I’m really happy to attend to the ACM Conference on Reproducibility and Replicability (ACM Rep 2024) in Rennes, France.

I present the collaborative work about Source Code Archiving to the Rescue of Reproducible Deployment, in other words, how Guix and Software Heritage is connected. For more details, please check out the article and the slide. It’s a multi-years effort and many people contributed to make it happen, thank you: Antoine R. Dumont and Antoine Lambert (SWH team members), Antoine Eiche (personal website) and Timothy Sample (personal website) supported by Alfred P. Sloan Foundation; to name some person among the discussions.

The key is content-address! Both Guix and Software Heritage rely on “intrinsic identifier” for identifying source code. Please use¹ inherent identifiers instead of version labels; see SWHID.

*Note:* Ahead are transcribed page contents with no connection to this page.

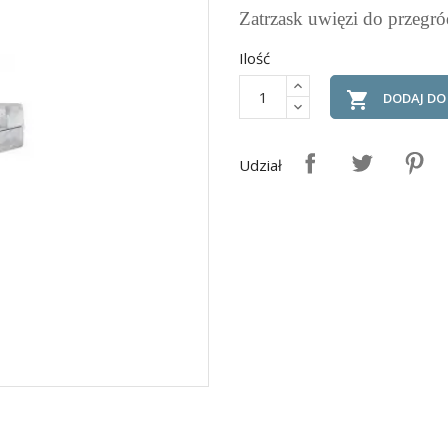
Zatrzask uwięzi do przegr
Ilość

DODAJ DO
Udział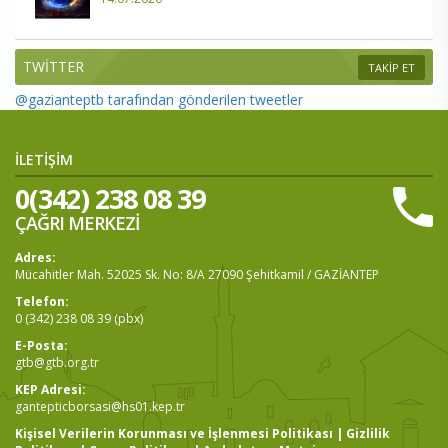
TWİTTER
TAKİP ET
@gazianteptb tarafından gönderilen tweetler
İLETİŞİM
0(342) 238 08 39
ÇAĞRI MERKEZİ
Adres:
Mücahitler Mah. 52025 Sk. No: 8/A 27090 Şehitkamil / GAZİANTEP
Telefon:
0 (342) 238 08 39 (pbx)
E-Posta:
gtb@gtb.org.tr
KEP Adresi:
gantepticborsasi@hs01.kep.tr
Kişisel Verilerin Korunması ve İşlenmesi Politikası
|
Gizlilik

The other ingredient is Disarchive. Considering source code managed by Version-Control System (VCS) as Git, Mercurial, Subversion, etc. nothing special is required: “only” a correspondence table between two content-address systems. However, considering compressed tarball, another component –named Disarchive database– is required since SWH archives content and not “metadata” (e.g., compression level, etc.). Hence, Disarchive extracts the metadata from the compressed tarball and stores it, while the content is archived by Software Heritage. Later, Guix queries both Software Heritage and the Disarchive database in order to rebuild the exact same compressed tarball.

To my knowledge, it makes Guix the first free software distribution and tool backed by the stable Software Heritage archive.

Although it remains some challenges to have a strong bullet proof tool, this work paves the way for being able to fully manipulate the whole software stack, both today and tomorrow.

Interested? Join the fun, join Guix for Science!

Spotlight on three contributions

All the talks are worth and most of the time I’m like « Wouah! Compelling! ». Next time, you should join the conference too! 😀 Well, for the future myself, I would like to point these 3 works:

The Impact of Hardware Variability on Applications Packaged with Docker and Guix: a Case Study in Neuroimaging (article)

we study the effect of nine different CPU models using two software packaging systems (Docker and Guix), and we compare the resulting hardware variability to numerical variability measured with random rounding.

Gael Vila, Emmanuel Medernach, Ines Gonzalez Pepe, Axel Bonnet, Yohan Chatelain, Michael Sdika, Tristan Glatard, Sorina Camarasu Pop
Longevity of Artifacts in Leading Parallel and Distributed Systems Conferences: a Review of the State of the Practice in 2023 (article)

By reviewing the methods and tools used to create and share artifacts in a technical, in-depth, and article content-agnostic manner, we found that the state of practice does not address reproducibility in terms of artifact longevity and we expose eight observations that support this finding.

Quentin Guilloteau, Florina Ciorba, Millian Poquet, Dorian Goepp, Olivier Richard
Embracing Deep Variability For Reproducibility and Replicability (article)

we delve into the application of software engineering techniques, specifically variability management, to systematically identify and explicit points of variability that may give rise to reproducibility issues (eg language, libraries, compiler, virtual machine, OS, environment variables, etc).

Mathieu Acher, Benoit Combemale, Georges Aaron Randrianaina, Jean-Marc Jezequel

Footnotes:

Yes, Zooko’s triangle but human-readable appears here less important than secure and decentralized.